Daniel P. Holocaust testimony (HVT-501) interviewed by Donna Chernin
- Cleveland, Ohio : National Council of Jewish Women, Holocaust Archive Project, 1984
- Interview Date
- August 28, 1984.
- 4 copies: 3/4 in. master; Betacam SP restoration master; Betacam SP restoration submaster; and 1/2 in. VHS with time coding.
- Cite As
- Daniel P. Holocaust Testimony (HVT-501). Fortunoff Video Archive for Holocaust Testimonies, Yale University Library.
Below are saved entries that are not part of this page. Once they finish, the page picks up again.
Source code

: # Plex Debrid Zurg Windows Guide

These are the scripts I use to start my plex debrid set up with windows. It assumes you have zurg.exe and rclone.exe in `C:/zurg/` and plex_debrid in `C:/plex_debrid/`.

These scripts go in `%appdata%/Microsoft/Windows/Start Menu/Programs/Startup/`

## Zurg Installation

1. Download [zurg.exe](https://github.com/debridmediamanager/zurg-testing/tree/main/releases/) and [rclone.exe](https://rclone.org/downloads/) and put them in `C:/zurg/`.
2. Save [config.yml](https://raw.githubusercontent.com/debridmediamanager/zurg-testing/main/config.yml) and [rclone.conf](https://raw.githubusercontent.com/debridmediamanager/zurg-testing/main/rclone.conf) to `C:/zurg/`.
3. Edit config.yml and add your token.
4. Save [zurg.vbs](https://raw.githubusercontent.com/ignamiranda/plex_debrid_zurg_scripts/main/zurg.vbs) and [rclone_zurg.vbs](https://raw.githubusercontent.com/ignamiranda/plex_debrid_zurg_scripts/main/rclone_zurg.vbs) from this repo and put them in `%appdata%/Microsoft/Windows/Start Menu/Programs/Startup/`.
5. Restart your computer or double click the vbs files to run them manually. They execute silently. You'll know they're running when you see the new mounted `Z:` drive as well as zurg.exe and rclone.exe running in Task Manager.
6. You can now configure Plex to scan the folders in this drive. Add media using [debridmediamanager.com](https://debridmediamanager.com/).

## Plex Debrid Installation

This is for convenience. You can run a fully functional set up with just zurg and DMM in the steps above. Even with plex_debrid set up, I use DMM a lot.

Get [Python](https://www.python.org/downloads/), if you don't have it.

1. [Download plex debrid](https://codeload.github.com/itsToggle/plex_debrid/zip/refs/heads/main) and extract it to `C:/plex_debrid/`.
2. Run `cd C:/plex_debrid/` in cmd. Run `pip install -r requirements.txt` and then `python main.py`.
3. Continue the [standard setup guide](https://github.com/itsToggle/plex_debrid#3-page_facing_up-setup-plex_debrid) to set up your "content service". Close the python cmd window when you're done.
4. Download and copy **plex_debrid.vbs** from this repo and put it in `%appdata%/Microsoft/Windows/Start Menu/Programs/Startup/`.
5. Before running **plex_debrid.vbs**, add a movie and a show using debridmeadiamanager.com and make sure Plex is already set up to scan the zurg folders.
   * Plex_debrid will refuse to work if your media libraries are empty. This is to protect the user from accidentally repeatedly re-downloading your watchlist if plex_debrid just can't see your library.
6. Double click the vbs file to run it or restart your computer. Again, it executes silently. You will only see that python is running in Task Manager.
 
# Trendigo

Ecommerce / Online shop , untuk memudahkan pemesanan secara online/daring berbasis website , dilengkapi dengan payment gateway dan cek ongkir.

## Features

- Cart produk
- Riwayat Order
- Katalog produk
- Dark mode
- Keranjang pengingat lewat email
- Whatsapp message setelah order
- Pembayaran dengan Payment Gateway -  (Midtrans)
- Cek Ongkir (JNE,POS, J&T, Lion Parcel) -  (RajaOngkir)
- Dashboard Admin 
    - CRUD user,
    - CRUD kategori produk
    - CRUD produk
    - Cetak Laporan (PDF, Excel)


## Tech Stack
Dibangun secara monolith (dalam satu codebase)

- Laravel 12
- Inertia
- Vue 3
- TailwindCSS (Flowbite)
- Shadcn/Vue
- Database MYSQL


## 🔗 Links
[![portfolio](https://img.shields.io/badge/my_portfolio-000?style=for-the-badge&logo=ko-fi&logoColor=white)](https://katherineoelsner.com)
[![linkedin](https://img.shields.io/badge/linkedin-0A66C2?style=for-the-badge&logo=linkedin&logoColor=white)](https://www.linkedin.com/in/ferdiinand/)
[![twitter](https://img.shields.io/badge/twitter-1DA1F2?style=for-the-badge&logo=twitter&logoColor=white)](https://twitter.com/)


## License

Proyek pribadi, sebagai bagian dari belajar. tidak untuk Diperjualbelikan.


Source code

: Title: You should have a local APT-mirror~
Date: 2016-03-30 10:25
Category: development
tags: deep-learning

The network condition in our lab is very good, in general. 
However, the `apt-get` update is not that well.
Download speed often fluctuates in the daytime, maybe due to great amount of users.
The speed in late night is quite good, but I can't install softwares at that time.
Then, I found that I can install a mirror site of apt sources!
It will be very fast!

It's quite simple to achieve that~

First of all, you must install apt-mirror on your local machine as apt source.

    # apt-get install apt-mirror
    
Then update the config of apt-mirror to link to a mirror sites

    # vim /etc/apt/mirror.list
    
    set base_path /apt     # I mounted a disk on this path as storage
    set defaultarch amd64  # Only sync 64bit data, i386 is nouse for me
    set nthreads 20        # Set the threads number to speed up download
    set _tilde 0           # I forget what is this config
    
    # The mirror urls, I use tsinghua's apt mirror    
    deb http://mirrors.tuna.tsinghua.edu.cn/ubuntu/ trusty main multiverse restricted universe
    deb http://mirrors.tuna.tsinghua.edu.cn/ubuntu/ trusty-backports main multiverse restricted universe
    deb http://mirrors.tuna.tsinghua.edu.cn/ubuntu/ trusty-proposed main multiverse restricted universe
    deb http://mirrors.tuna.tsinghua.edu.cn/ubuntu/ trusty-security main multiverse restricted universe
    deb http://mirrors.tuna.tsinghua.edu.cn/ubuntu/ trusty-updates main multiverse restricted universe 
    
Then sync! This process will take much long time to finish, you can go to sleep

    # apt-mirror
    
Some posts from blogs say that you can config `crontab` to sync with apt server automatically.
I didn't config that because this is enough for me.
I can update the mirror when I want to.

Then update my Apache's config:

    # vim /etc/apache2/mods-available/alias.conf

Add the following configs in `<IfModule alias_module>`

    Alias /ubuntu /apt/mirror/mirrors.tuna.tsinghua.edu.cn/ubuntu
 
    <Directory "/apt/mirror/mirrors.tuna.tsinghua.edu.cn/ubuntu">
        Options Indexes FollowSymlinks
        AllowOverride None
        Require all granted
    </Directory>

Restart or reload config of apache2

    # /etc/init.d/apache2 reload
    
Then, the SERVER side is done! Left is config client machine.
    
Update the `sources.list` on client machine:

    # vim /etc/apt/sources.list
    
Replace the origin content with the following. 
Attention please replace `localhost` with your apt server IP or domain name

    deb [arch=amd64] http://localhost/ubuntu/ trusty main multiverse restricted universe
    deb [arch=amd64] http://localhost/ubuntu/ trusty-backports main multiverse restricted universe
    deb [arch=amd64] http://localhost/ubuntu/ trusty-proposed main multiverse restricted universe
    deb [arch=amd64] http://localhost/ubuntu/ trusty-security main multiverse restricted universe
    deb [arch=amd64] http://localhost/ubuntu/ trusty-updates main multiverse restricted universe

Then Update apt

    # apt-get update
Videotape testimony of Daniel P., who was born in Ploiești, Romania in 1928, the oldest of three children. He recounts his mother's birth in the United States; his father's employment as an engineer for a United States oil company; his family's assimilated, affluent lifestyle; local fascist antisemitic publications; restrictions, including his expulsion from public school; forced emigration to Belgrade in 1940 because his father was a Yugoslav citizen; German invasion; his father's arrest (they never saw him again); deportation with his grandmother, mother and sisters to Zemun in December 1941; forced labor chopping wood; public execution of children who traded on the black market; a German soldier giving him food; giving it to his sister; his grandmother's selection (they never saw her again); his mother contacting non-Jewish friends to obtain false papers showing she was a non-Jew; their release; his mother selling her jewelry to support them; traveling to Bulgaria; obtaining Swiss travel visas for Turkey; arrival in Istanbul in 1943; living as non-Jews; he and his mother working as translators (his sisters attended school); emigration to the United States in 1948 to attend college; and his sisters and mother joining him. Mr. P. notes his youngest sister did not know she was Jewish until after the war, and credits his mother's ingenuity and force of will for their survival.